# Off Topic > Tips and Tutorials >  >  Here's how to open an Excel file automatically on boot up

## wisgro

For those of us who use an Excel file frequently this procedure is a big help: First, put the Excel file or a shortcut to the file in your XLStart folder. (My XLStart folder is in C:\Program Files\Microsoft Office\Office 10) If you put the file in XLStart, future saves will be to the file located in XLStart. If you want to keep the file where it is now and have future saves go to its location, place a shortcut to the file in XLStart. Once this is done the file will open automatically when Excel is started instead of a blank Book1 worksheet.

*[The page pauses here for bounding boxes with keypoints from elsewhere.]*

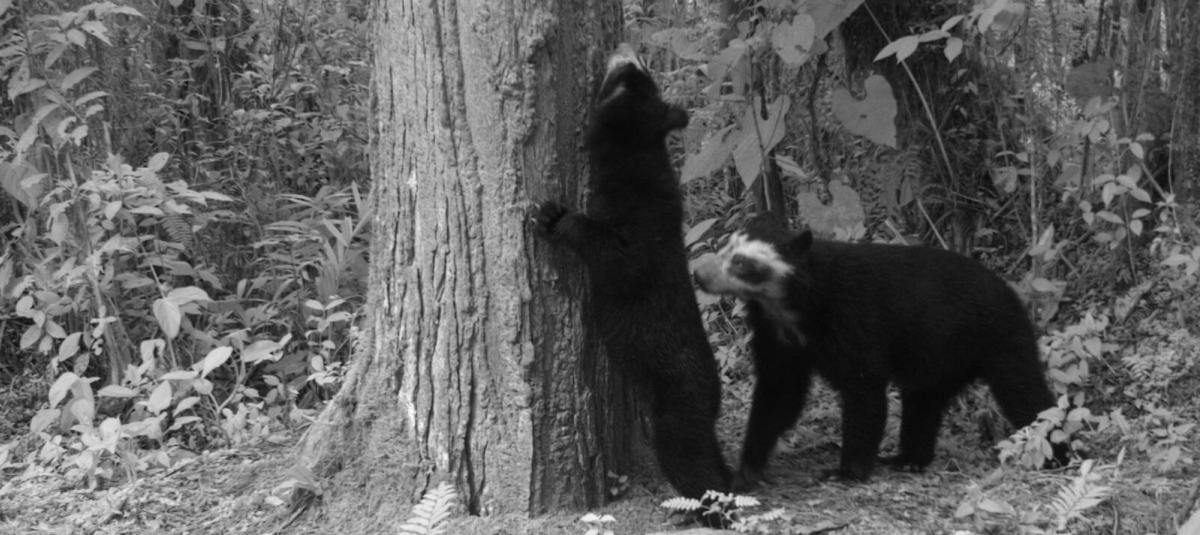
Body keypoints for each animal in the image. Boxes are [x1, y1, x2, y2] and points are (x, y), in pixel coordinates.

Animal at [533, 45, 732, 505]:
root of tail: (713, 396)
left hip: (676, 411)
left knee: (693, 463)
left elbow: (620, 262)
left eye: (628, 81)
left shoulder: (642, 227)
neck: (635, 159)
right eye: (639, 75)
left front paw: (553, 217)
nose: (626, 50)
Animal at [691, 216, 1064, 487]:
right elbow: (779, 394)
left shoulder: (855, 319)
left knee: (1026, 393)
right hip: (936, 358)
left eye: (741, 263)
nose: (698, 274)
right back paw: (909, 459)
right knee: (922, 403)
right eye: (724, 247)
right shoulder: (776, 335)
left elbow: (864, 391)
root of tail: (1012, 291)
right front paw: (748, 468)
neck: (792, 306)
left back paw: (1055, 456)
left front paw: (845, 471)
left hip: (1001, 338)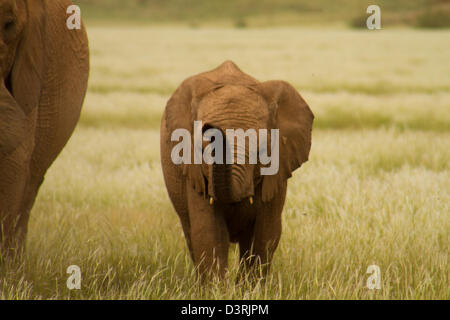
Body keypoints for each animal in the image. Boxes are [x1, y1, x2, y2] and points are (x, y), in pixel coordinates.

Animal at [161, 61, 312, 278]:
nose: (208, 127)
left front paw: (249, 286)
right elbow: (208, 233)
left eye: (261, 150)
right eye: (203, 148)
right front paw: (216, 287)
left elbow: (266, 234)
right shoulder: (194, 172)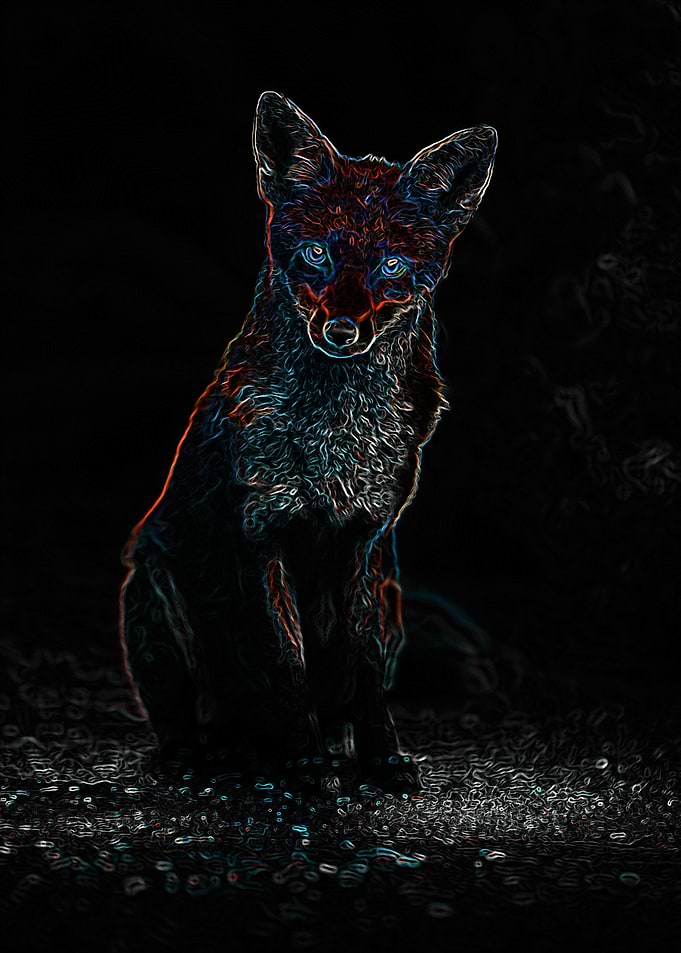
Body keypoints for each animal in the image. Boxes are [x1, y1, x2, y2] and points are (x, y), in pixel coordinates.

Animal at [119, 91, 496, 793]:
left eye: (391, 265)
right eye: (318, 253)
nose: (343, 331)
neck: (335, 439)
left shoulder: (365, 542)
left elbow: (364, 665)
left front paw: (380, 759)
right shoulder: (263, 535)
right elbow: (286, 661)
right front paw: (306, 765)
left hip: (394, 597)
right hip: (151, 589)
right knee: (188, 721)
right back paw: (212, 755)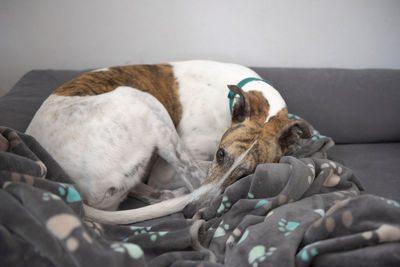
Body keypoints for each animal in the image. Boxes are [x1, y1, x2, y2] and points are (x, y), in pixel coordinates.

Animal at [25, 60, 312, 224]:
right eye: (220, 154)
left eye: (247, 175)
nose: (190, 212)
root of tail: (64, 182)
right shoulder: (167, 170)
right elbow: (199, 175)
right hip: (145, 104)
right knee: (189, 177)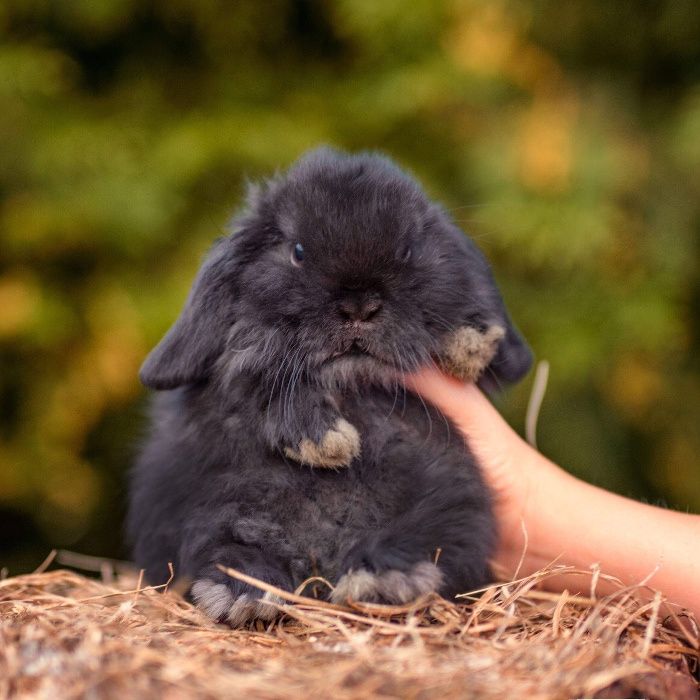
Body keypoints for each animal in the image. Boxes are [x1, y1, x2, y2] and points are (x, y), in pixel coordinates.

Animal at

Now put a shortcut to the Excel Application in the Start folder. (Mine is C:\Documents and Settings\walter\Start Menu\Programs\Startup) After this procedure is set up Excel will open automatically when you boot up your PC or laptop and the file in the XLStart folder will be displayed for you to work on immediately. Two or 3 Excel files can be added to the XLStart folder and each one will open when Excel is started. (I haven't tested the limit.) Good luck.

----------


## santoshsonde

thanks...very useful...

----------


## kisanvikas2015

Hi,

I too want to open my default file in excel automatically.
I am using excel 2013 version & I found couple of folders with name Office12 & Office15.

Please help me which folder I should keep the file in.

Regards,
Vikas

----------